Supreme Court declines to review injunction in Arizona abortion case
Supreme Court declines to review injunction in Arizona abortion case

[JURIST] The US Supreme Court [official website] on Monday declined to review [order list, PDF] an injunction preventing the implementation of Arizona’s HB 2306 [text, PDF], considered one of the strictest abortion laws in the country. The injunction [text, PDF], upheld in June by the US Court of Appeals for the Ninth Circuit [official website], will remain in effect until a challenge [JURIST report] by Planned Parenthood and the Center for Reproductive Rights [advocacy websites], is resolved. Planned Parenthood argues the new rules, which limit when and what drugs may be used for drug-induced abortions, are outdated and would restrict woman’s rights, leading to many unnecessary procedures. Further, Planned Parenthood argues that if the new rules were to go into effect, they may limit a woman’s right to obtain an abortion at all because there are limited surgical providers in the northern part of the state. In response, the state argues its law reflects the requirements put in place by the FDA regarding drug-induced abortions, and is meant to protect women’s health. Further, the state argues the restrictions are not overly burdensome as surgical abortions are to remain available.

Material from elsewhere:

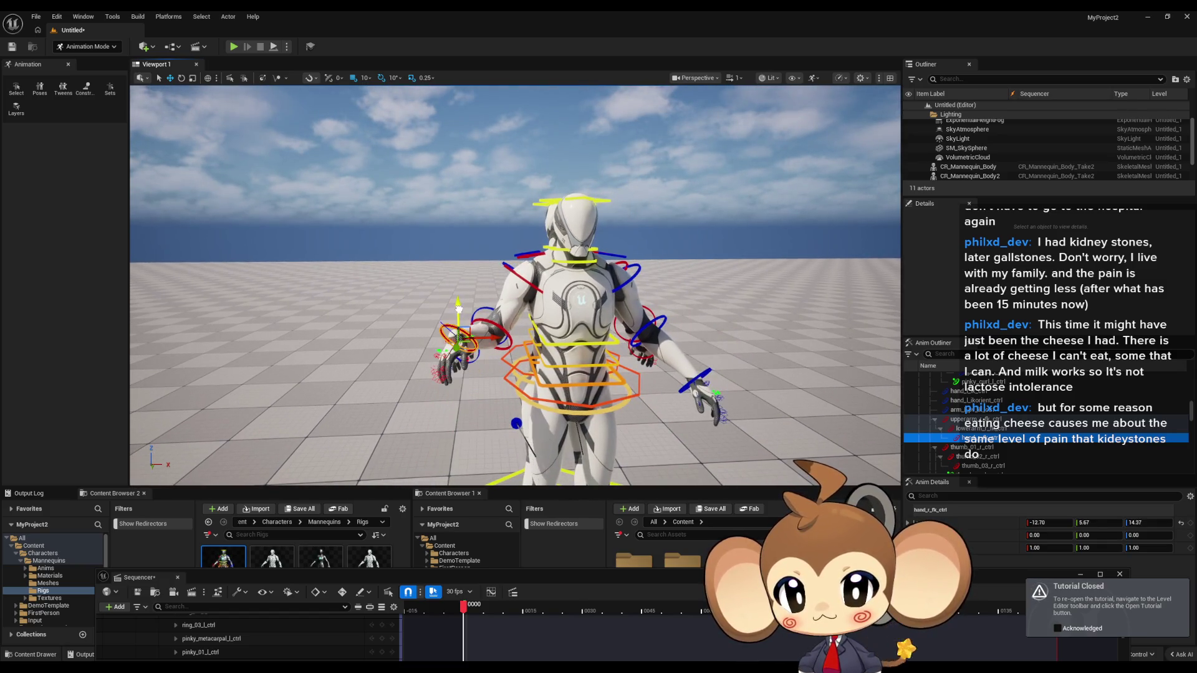
left_click_drag(460, 345, 464, 179)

The debate over reproductive rights [JURIST backgrounder] has been contentious throughout the US and particularly combative in the state of Arizona. The June decision by the Ninth Circuit is the most recent in a line of challenges to the Arizona law. A separate three-judge panel of the Ninth Circuit ruled [JURIST report] in April to extend the injunction, rejecting arguments from Arizona Attorney General Tom Horne [official website]. The injunction was initially handed down [JURIST report] by the Ninth Circuit earlier that month in an opinion by Judge Marsha Berzon. Judge David Bury for the US District Court for the District of Arizona refused to block HB 2036 in March, claiming that the hardships imposed by the law do not outweigh its benefits. Women’s healthcare providers challenged the law on March 5, less than a month before it was to take effect on April 1. In May 2013 the Ninth Circuit struck down [JURIST report] the portion of the law banning abortions after 20 weeks.